Having spent much of the Fall 2014 semester forging a relationship with the college community, the Student Government Association is reconvening Feb. 3 for its first senate meeting of the new semester. 

Last semester, SGA focused on increasing its presence on campus and creating a strong awareness of the organization. This semester, one of its main goals is to give a stronger voice to the student body by listening to its concerns and representing students on and off campus, according to Sara Kalinoski, SGA president and a sophomore art material conservation major.

To learn what issues were impacting students the most, SGA held several campuswide events to join the student body in discussion.

The collegewide forum “Let’s Talk,” which took place in November, was one of the group’s most successful events to date, Kalinoski said. The event was used to collect information from students about which issues they felt deserve attention from student government. 

“We got a lot of information back from the students that we needed to keep us going for the next semester,” said Teddie Hill, a junior journalism major and SGA vice president. “[It] helped point us in the right direction, figure out who to talk to, [and] fix some problems if we can.”

Kalinoski said much of the feedback received from students had to do with technology, including requests for more printing resources on campus and issues with Moodle. Kalinoski also said campus security was a concern and that SGA will be working to make students aware of the resources available to them. 

This semester, another major way SGA plans to amplify student voices is through continuing advocacy for an issue at the forefront of most students’ minds: affordability. 

In efforts to balance the state budget and decrease spending, Illinois legislators are considering redirecting Monetary Award Program grant funds—which provide money to Illinois residents attending approved in-state colleges who demonstrate financial need—along with reducing state education funding by 20–30 percent, according to a Nov. 24, 2014, Quad-City Times article. 

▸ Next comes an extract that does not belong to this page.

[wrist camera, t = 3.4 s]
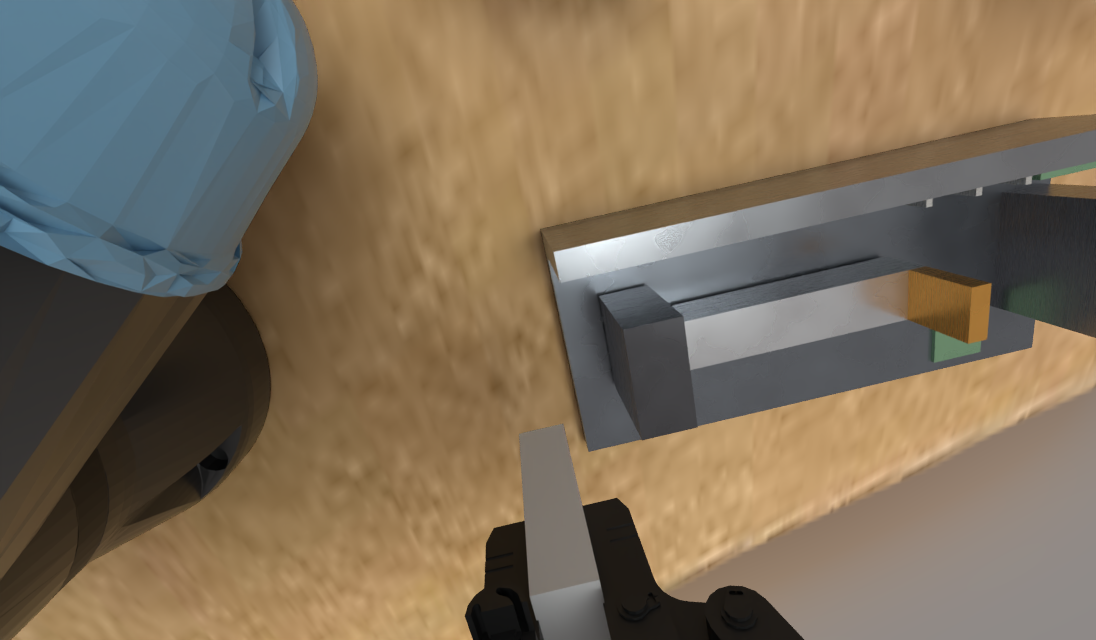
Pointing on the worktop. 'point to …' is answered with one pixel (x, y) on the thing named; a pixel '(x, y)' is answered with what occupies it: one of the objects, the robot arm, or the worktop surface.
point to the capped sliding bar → (770, 327)
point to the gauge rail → (844, 262)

As members of the Illinois Board of Higher Education Student Advisory Committee, Kalinoski and Hill met with the organization Jan. 30 at Illinois State University to discuss MAP funds and further plans to advocate for the program at the state level. 

“What we’re doing right now is trying to get [Gov. Bruce] Rauner and all of our elected officials to understand how important the matter is to us,” Hill said. “Without that, a lot of us wouldn’t even be able to continue our education.”

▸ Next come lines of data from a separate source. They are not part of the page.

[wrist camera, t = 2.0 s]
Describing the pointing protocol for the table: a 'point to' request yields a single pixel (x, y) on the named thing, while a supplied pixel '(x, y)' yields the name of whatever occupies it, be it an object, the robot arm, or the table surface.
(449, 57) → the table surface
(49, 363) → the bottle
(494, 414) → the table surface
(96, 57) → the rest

SGA will also participate in the Federation of Independent Illinois Colleges Student Lobby Day in the spring to meet with state representatives and ask for financial support.

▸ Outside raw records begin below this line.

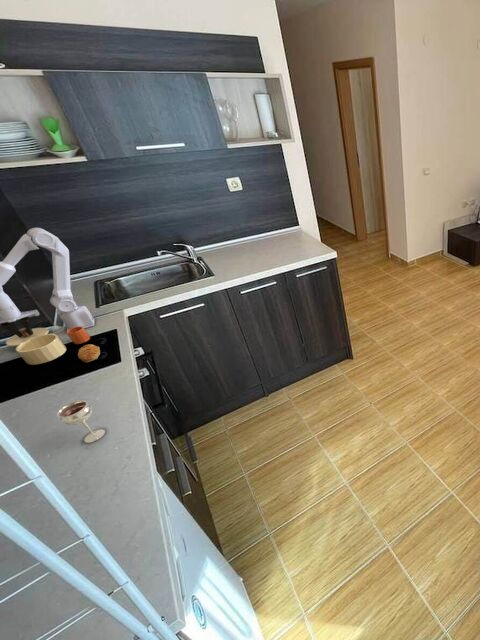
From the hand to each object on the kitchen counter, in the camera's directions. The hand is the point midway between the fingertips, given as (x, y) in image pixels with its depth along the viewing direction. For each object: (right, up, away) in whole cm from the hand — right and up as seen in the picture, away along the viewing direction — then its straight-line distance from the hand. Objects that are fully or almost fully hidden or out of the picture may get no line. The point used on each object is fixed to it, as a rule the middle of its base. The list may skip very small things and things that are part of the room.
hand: (26, 335), depth 145 cm
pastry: (+33, -8, -5) cm, 34 cm away
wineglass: (+66, -30, -39) cm, 82 cm away
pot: (+14, -8, -5) cm, 16 cm away
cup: (+19, -2, +4) cm, 20 cm away
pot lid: (0, -1, +1) cm, 1 cm away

As the semester unfolds, SGA will continue working to strengthen its relationship with the student body to ensure that all student needs are being addressed. 

Part of this goal includes filling eight vacant Senate positions. Though Kalinoski said there has been an improvement in SGA Senate vacancies, it is still a concern when it comes to making sure all departments are represented.

“When we’re having our meetings, we’re getting to decide on very important issues,” Kalinoski said. “If a department isn’t being represented, then that whole group of students, their voice isn’t represented, so I think it’s very important that these positions are filled.” 

With elections in April, Kalinoski said she encourages all interested students to apply for Senate positions for the coming school year. Students who are interested can submit an application through the SGA website.  

Aldo Guzman, the director of Student Activities and Leadership and SGA faculty advisor, said the organization’s increased visibility on campus has allowed it to foster better professional and communicative relationships with the college’s administration and student body. 

“In previous years, most of our student body had no idea we had a student government and that they were active and involved,” Guzman said. “This particular SGA did an excellent job at being more present at events, reaching out to the student body and building a stronger relationship with the faculty.” 

SGA’s first meeting of the semester will take place at 5 p.m on Feb. 3 in the Loft on the fourth floor of the 916 S. Wabash Ave. Building. President and CEO Kwang-Wu Kim and Vice President of Student Affairs Mark Kelly will be in attendance and will speak in front of the SGA at the inaugural meeting, said Kalinoski.